Content starts
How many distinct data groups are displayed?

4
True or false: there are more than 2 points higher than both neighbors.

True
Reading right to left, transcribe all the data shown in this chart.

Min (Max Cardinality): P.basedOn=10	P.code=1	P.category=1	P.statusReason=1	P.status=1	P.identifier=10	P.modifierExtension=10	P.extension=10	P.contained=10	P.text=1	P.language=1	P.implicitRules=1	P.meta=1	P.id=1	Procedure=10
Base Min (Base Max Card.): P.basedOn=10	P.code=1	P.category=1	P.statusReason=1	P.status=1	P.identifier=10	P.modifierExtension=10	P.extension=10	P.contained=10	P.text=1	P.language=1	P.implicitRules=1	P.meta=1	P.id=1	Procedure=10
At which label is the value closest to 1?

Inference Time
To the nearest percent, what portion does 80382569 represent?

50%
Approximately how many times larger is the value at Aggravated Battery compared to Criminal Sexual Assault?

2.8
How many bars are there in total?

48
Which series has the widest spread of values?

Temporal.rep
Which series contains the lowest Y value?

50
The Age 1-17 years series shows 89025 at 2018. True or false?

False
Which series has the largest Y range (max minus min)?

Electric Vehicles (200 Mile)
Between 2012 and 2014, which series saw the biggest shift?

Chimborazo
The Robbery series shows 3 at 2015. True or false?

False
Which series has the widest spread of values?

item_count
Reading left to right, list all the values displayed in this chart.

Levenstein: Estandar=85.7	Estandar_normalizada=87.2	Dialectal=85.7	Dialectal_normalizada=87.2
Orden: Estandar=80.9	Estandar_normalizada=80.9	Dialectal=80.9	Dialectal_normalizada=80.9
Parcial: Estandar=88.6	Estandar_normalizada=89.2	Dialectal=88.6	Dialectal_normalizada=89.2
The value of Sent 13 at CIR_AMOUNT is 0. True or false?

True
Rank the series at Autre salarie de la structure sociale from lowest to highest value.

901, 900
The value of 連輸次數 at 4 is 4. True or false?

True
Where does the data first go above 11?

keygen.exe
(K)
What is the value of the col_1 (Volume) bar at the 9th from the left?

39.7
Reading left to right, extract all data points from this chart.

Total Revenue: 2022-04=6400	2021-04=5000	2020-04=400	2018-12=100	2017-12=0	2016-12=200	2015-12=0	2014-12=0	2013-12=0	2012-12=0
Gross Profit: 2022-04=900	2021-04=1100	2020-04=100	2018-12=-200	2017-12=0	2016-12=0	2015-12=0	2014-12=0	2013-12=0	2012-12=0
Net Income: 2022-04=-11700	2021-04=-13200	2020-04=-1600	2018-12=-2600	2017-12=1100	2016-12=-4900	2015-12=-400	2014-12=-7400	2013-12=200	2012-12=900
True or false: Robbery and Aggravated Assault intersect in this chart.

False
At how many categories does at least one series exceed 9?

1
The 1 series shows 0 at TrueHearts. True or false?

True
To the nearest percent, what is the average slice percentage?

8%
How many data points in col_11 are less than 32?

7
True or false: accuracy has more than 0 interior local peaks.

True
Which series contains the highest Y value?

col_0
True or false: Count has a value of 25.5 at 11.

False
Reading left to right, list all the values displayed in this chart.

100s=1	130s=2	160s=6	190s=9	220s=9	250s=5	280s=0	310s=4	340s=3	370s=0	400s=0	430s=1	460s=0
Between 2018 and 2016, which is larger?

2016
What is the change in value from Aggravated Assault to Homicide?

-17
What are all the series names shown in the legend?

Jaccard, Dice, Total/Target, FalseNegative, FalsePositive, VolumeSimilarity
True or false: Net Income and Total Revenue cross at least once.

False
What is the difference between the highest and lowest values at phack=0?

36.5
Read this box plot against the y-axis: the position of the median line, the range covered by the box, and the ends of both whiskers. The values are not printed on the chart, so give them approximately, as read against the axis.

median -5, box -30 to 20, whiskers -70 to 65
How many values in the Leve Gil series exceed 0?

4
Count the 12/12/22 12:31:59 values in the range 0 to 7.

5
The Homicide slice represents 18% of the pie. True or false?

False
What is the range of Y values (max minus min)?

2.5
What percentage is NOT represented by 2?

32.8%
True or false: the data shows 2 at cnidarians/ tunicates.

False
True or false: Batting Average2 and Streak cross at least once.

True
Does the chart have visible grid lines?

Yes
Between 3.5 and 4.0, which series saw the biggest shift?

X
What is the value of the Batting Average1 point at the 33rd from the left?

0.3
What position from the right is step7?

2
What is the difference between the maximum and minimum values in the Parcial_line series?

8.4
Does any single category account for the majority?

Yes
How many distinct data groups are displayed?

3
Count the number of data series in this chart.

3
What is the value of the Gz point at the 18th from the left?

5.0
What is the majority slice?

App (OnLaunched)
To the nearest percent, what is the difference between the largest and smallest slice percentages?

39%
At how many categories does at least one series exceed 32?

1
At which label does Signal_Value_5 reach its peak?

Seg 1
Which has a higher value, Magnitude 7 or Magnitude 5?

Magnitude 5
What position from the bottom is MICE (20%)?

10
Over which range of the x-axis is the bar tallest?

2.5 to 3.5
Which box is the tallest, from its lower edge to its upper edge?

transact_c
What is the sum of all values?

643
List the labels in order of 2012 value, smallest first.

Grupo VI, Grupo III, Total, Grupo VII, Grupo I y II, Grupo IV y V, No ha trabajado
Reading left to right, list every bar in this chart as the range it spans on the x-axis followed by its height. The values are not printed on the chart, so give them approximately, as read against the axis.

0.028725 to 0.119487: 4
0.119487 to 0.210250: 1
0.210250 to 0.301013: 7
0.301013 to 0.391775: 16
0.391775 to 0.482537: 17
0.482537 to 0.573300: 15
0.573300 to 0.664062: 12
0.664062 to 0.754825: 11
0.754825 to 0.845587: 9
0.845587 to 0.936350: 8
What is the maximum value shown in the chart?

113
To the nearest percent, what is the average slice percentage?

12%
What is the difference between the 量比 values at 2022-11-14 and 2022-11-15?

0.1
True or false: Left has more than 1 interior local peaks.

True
Content ends
■ THE TASK ■
Please arrange the data as a JSON list of strings, one per line, starting with its very first line and going on through the line containing "The value of Sent", both included. Leave out blank lines.

■ YOUR SOLUTION ■
[
  "How many distinct data groups are displayed?",
  "4",
  "True or false: there are more than 2 points higher than both neighbors.",
  "True",
  "Reading right to left, transcribe all the data shown in this chart.",
  "Min (Max Cardinality): P.basedOn=10\tP.code=1\tP.category=1\tP.statusReason=1\tP.status=1\tP.identifier=10\tP.modifierExtension=10\tP.extension=10\tP.contained=10\tP.text=1\tP.language=1\tP.implicitRules=1\tP.meta=1\tP.id=1\tProcedure=10",
  "Base Min (Base Max Card.): P.basedOn=10\tP.code=1\tP.category=1\tP.statusReason=1\tP.status=1\tP.identifier=10\tP.modifierExtension=10\tP.extension=10\tP.contained=10\tP.text=1\tP.language=1\tP.implicitRules=1\tP.meta=1\tP.id=1\tProcedure=10",
  "At which label is the value closest to 1?",
  "Inference Time",
  "To the nearest percent, what portion does 80382569 represent?",
  "50%",
  "Approximately how many times larger is the value at Aggravated Battery compared to Criminal Sexual Assault?",
  "2.8",
  "How many bars are there in total?",
  "48",
  "Which series has the widest spread of values?",
  "Temporal.rep",
  "Which series contains the lowest Y value?",
  "50",
  "The Age 1-17 years series shows 89025 at 2018. True or false?",
  "False",
  "Which series has the largest Y range (max minus min)?",
  "Electric Vehicles (200 Mile)",
  "Between 2012 and 2014, which series saw the biggest shift?",
  "Chimborazo",
  "The Robbery series shows 3 at 2015. True or false?",
  "False",
  "Which series has the widest spread of values?",
  "item_count",
  "Reading left to right, list all the values displayed in this chart.",
  "Levenstein: Estandar=85.7\tEstandar_normalizada=87.2\tDialectal=85.7\tDialectal_normalizada=87.2",
  "Orden: Estandar=80.9\tEstandar_normalizada=80.9\tDialectal=80.9\tDialectal_normalizada=80.9",
  "Parcial: Estandar=88.6\tEstandar_normalizada=89.2\tDialectal=88.6\tDialectal_normalizada=89.2",
  "The value of Sent 13 at CIR_AMOUNT is 0. True or false?"
]